During this last week leading into spring, let’s take a look at some of the decisions facing the Yankees. And why not start with the big one?
No spring training decision looms larger than what to do at the back of the rotation. CC Sabathia and Hiroki Kuroda have the big contracts and the past success to suggest they’re locked into rotation spots (clearly Sabathia’s the Opening Day starter), and the Yankees obviously didn’t trade Jesus Montero with plans of acquiring a Triple-A pitcher, and they certainly didn’t witness Ivan Nova’s breakout season with plans of moving him to the bullpen. There is still some development to be done with Pineda, and Nova’s all-but-locked-in status is based on a little more than two months in the big leagues, but for now, logic dictates that Sabathia, Kuroda, Pineda and Nova are heavy front runners for four spots.
That leaves Phil Hughes, Freddy Garcia and A.J. Burnett. Three very different cases for one available spot.
Best-case scenario is that Hughes forces the Yankees’ hand with a terrific spring training, then cements his spot with a living-up-to-expectations regular season. Hughes is still just 25 years old, less than two years older than Dellin Betances. Injuries have been a problem, and Hughes has yet to find consistency at the big league level, but there’s still time for him to become a long-term fixture in the rotation. He changed his training program this winter and is apparently in much better shape than he was last spring. Big picture: Having Hughes win a spot in the rotatoin may be what’s best for the Yankees future.
Signed to a minor league contract at this time last year, Garcia earned a $4-million deal after pitching to a 3.62 ERA last season. Short-term, Garcia might be the safest choice. He is what he is: Not overwhelming or overpowering, but experienced and effective. Even with a step back from last season, Garcia would still be a solid fifth starter. And there’s always the chance he’ll repeat last year’s results and pitch more like a No. 3. Short-term: Having Garcia in the rotation and Hughes in the bullpen could improve every facet of the pitching staff.

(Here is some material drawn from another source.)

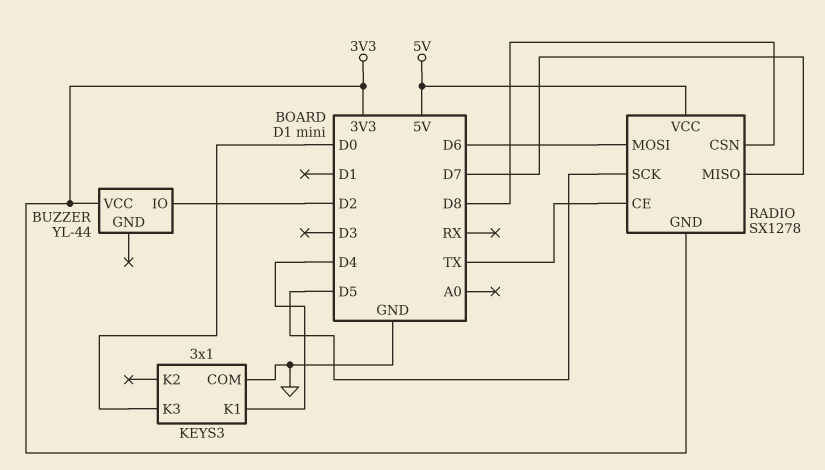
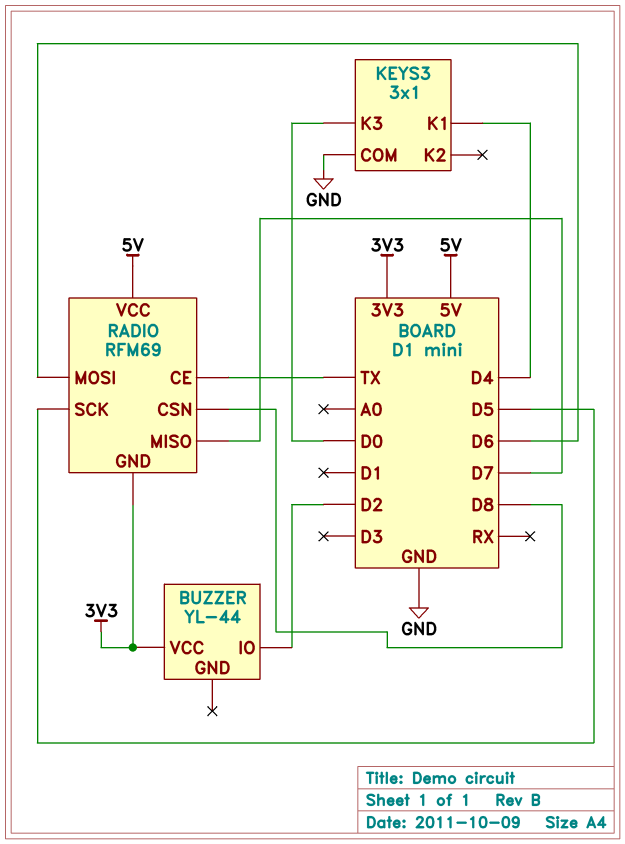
RADIO: SX1278 -> RFM69

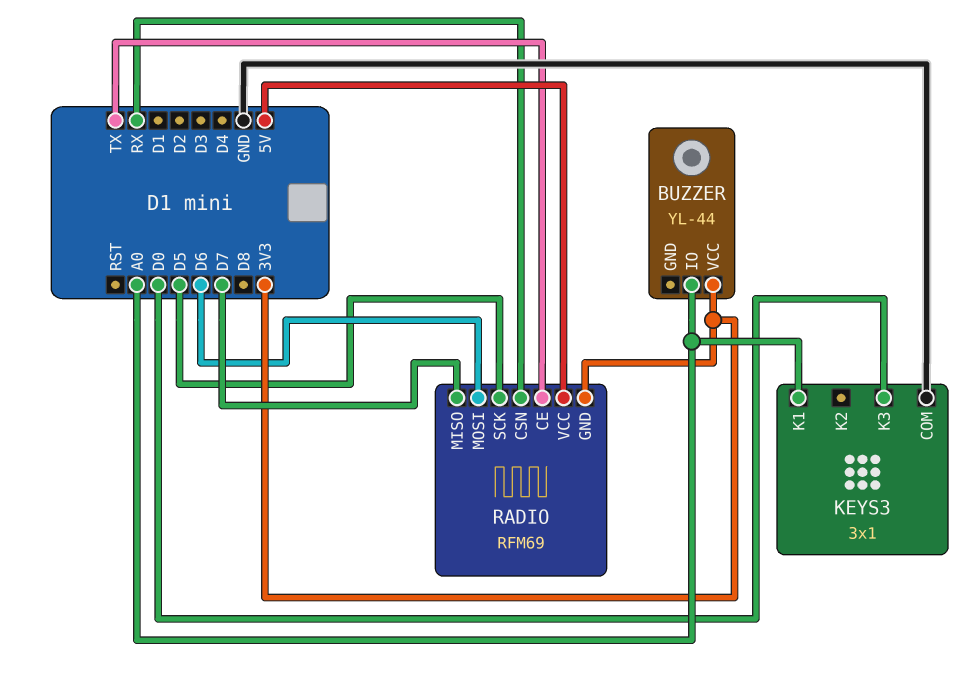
BUZZER pin IO: D2 -> A0
KEYS3 pin K1: D4 -> A0
RADIO pin CSN: D8 -> RX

At this point, there’s a solid chance Burnett won’t actually be a part of this conversation by the time pitchers and catchers report to spring training. After two disappointing seasons — when the lows were about as low as you can get — Burnett seems to be on his way out. The Yankees would like to dump part of his contract and use the money to sign a hitter or two. If they can’t pull off a trade, though, Burnett will remain in the picture. His early-season results have been pretty good the past two years, so don’t rule out a strong spring that forces the Yankees to at least consider Burnett in the fifth spot.